## Objectif A
Filtrez la liste ci-dessous en recopiant chaque ligne qui contient la chaîne "shortInstrumentName", en tenant compte de la casse.

## Document
==============================

Placide Mandona - Foi et culture traditionnelle ou religions traditionnelles africaines, est-ce possible ?
Armel Duteil - C’est sûr que si je suis chrétien, je respecte mes ancêtres, mais que mon seul Sauveur c’est Jésus-Christ. Je respecte la religion traditionnelle, parce que c’est un moyen d’aller vers Dieu. Mais maintenant nous sommes dans la Nouvelle Alliance. Et le sacrifice qui nous sauve, ce ne sont pas les sacrifices traditionnels mais le sacrifice de Jésus-Christ.

Mais cela ne m’empêche pas de vivre ma foi dans ma culture bretonne des gens des îles, transformée et enrichie par mes partages avec les différentes cultures africaines, dans lesquelles j’ai eu la grâce de vivre. Et j’essaie d’aider les chrétiens dont j’ai la responsabilité à vivre leur foi enracinée dans leur culture traditionnelle, mais ouverte aux autres cultures et d’une façon dynamique adaptée au monde actuel.
Placide Mandona - Qu’y a –il de meilleur en Dieu ?
Armel Duteil - Ce qu’il y a de meilleur en Dieu, c’est qu’il est Dieu ! C’est son amour total et inconditionnel. Et cet amour Il nous l’a fait connaître par sa Parole aux prophètes d’abord, et totalement dans son Fils Jésus ensuite (Hébreux 1,1). Et cet amour nous le recevonsen particulier par les sacrements dans l’Eglise.

==============================

[Entrées de données extraites]

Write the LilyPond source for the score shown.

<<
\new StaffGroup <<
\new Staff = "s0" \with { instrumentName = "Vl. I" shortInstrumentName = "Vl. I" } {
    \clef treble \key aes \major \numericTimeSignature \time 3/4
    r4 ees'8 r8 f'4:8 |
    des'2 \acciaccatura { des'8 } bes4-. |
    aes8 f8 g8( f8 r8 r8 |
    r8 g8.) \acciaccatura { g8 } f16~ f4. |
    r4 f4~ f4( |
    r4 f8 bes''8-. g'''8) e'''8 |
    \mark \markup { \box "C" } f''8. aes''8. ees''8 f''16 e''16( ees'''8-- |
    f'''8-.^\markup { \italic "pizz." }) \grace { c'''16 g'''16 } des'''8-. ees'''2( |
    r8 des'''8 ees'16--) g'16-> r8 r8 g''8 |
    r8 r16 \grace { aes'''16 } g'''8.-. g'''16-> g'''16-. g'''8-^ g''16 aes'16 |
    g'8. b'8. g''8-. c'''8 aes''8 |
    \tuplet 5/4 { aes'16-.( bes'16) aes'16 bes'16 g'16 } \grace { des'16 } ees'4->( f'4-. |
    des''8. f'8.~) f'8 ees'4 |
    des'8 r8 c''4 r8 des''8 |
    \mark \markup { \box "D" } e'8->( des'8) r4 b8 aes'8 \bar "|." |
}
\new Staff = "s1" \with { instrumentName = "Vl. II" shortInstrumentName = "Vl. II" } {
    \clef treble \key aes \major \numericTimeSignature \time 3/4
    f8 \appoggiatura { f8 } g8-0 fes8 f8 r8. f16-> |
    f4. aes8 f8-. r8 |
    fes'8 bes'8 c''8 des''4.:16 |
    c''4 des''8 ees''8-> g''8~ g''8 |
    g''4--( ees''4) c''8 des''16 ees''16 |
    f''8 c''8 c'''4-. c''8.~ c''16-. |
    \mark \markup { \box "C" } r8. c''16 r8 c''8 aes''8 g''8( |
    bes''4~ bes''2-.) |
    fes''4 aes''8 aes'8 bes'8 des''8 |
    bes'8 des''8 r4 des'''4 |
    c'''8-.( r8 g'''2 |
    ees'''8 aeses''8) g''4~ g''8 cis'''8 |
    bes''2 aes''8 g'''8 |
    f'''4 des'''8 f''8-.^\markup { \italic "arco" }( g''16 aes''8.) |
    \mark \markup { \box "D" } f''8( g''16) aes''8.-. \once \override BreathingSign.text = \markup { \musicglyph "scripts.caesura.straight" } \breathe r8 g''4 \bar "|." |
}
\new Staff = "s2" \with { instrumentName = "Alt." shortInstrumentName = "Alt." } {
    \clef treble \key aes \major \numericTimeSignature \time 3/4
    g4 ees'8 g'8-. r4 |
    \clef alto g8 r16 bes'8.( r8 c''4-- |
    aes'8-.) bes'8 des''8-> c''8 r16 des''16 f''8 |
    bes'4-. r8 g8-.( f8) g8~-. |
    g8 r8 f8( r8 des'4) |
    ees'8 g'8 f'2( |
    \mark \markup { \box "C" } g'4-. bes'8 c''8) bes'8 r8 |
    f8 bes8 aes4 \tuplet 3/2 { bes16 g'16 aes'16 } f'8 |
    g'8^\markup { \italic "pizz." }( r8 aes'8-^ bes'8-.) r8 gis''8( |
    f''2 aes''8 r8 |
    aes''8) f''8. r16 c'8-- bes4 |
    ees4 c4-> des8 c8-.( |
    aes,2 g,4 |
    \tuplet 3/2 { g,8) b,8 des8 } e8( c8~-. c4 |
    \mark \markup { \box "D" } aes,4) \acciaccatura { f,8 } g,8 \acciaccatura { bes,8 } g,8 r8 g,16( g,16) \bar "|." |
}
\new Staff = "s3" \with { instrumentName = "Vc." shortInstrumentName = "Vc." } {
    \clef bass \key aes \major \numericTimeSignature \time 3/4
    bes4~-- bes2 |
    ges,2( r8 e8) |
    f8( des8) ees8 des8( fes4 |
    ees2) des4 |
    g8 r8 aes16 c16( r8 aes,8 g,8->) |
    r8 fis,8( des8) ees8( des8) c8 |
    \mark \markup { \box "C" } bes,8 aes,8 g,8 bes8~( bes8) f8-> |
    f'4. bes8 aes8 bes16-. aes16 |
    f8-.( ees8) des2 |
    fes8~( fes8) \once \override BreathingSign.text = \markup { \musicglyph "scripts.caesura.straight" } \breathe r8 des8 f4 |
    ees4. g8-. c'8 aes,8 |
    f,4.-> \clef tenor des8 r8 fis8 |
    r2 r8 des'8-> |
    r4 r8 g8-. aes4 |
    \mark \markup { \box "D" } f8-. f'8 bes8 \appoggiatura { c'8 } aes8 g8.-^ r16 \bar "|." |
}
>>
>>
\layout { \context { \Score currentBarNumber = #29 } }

==============================

## Objectif B
Répondez à ces questions sur le document ci-dessus.
(i) Selon Armel Duteil, quel sacrifice nous sauve ?
(ii) Dans quelle culture dit-il vivre sa foi ?
(iii) Par quoi recevons-nous en particulier l'amour de Dieu, d'après lui ?

## Résultat final A
\new Staff = "s0" \with { instrumentName = "Vl. I" shortInstrumentName = "Vl. I" } {
\new Staff = "s1" \with { instrumentName = "Vl. II" shortInstrumentName = "Vl. II" } {
\new Staff = "s2" \with { instrumentName = "Alt." shortInstrumentName = "Alt." } {
\new Staff = "s3" \with { instrumentName = "Vc." shortInstrumentName = "Vc." } {

## Résultat final B
(i) Le sacrifice de Jésus-Christ.
(ii) Sa culture bretonne des gens des îles, transformée et enrichie par ses partages avec les différentes cultures africaines.
(iii) Par les sacrements dans l'Église.